オンラインで開催された2020年3月期決算説明会に出席した日野自動車株式会社 代表取締役社長 最高経営責任者 下義生氏

 日野自動車は5月11日、2020年3月期(2019年4月1日~2020年3月31日)決算を発表。売上高は1兆8155億9700万円(前年同期比8.4%減)、営業利益548億5900万円(同36.7%減)、経常利益495億9600万円(同40.9%減)。親会社株主に帰属する当期純利益については314億6700万円(同42.7%減)と、前年同期比234億4000万円減となった。
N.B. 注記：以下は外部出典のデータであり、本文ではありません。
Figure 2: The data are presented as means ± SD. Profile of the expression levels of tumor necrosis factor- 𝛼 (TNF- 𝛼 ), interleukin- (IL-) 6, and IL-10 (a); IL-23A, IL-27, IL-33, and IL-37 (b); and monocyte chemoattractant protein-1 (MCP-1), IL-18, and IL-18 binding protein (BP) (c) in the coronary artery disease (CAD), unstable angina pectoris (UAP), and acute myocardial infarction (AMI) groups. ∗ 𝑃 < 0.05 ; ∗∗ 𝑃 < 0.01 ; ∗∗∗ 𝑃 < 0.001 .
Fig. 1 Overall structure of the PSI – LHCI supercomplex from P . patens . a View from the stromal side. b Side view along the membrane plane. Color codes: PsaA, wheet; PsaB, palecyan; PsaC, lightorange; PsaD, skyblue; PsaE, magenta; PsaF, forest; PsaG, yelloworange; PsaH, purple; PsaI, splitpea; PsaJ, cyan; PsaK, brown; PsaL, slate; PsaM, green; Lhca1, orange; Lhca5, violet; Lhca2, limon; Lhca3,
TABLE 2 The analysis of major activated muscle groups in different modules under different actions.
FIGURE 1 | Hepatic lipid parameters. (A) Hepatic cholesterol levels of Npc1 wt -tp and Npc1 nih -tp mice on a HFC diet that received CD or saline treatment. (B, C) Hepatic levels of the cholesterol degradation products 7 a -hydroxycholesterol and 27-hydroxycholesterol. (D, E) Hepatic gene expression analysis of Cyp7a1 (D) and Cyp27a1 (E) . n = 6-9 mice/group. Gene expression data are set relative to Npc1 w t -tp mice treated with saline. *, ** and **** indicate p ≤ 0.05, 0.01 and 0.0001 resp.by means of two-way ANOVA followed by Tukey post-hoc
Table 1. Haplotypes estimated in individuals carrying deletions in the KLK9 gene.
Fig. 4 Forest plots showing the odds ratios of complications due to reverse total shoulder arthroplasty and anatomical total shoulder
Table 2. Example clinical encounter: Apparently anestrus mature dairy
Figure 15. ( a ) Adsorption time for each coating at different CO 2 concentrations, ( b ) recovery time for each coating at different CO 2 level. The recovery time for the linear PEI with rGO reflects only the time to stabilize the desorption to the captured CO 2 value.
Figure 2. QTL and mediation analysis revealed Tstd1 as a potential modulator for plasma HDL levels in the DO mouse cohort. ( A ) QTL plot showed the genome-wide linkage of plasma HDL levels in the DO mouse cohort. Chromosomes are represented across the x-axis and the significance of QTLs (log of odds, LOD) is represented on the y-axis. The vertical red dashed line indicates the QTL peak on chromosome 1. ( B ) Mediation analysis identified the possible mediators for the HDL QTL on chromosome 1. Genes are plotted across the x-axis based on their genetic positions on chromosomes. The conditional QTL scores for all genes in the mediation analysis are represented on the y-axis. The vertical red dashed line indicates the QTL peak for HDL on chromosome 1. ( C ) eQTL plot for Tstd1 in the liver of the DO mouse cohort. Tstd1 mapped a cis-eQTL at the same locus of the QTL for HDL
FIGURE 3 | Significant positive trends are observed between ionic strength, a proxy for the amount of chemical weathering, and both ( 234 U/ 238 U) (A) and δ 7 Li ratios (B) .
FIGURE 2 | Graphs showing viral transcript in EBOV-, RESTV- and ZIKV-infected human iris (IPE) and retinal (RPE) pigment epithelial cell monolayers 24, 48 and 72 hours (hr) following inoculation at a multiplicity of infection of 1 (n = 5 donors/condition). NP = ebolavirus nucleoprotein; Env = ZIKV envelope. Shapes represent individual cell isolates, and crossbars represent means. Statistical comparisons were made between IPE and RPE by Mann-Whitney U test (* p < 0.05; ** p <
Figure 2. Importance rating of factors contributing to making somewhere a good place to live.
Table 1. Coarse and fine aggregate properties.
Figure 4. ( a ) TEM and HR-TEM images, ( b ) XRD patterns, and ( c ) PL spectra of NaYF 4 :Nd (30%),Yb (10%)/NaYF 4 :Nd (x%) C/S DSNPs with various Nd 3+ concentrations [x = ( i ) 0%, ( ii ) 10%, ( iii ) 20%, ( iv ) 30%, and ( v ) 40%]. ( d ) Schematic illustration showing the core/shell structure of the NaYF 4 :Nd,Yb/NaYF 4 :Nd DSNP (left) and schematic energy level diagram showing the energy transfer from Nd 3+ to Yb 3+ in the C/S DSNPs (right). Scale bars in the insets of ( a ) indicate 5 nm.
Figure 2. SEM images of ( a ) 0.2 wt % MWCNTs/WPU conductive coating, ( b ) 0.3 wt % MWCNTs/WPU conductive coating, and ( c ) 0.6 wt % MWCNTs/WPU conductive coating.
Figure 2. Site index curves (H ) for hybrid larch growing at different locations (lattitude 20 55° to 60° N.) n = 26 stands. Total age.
 なお、次期2021年3月期の連結業績予想については、2020年度の世界経済は新型コロナウイルス感染症の今後の感染拡大の規模や収束の時期などの見通しがたっていないことなどを理由に、現時点では業績に影響を与える未確定な要素が多いとして、公表を差し控えた。

連結決算の状況
市場見通しと収益目線

 具体的な業績内容では、日野ブランド事業のトラック・バスの総売上台数は17万4300台と前年同期に比べ2万9900台(14.6%)減少。

 国内売上台数では、大中型・小型トラック、バス総合計で6万6500台と前期に比べ5600台(7.8%減)減少したが、大中型・小型トラックを合わせたシェアについては過去最高の2019年度に次ぎ、32.6%を達成している。

 海外トラック・バスの売上台数では10万7700台と前期に比べ2万4300台(18.4%)減少。インドネシア・アメリカをはじめとする主力市場の鈍化に加えて、新型コロナウイルス感染症の影響を受け販売台数が減少した。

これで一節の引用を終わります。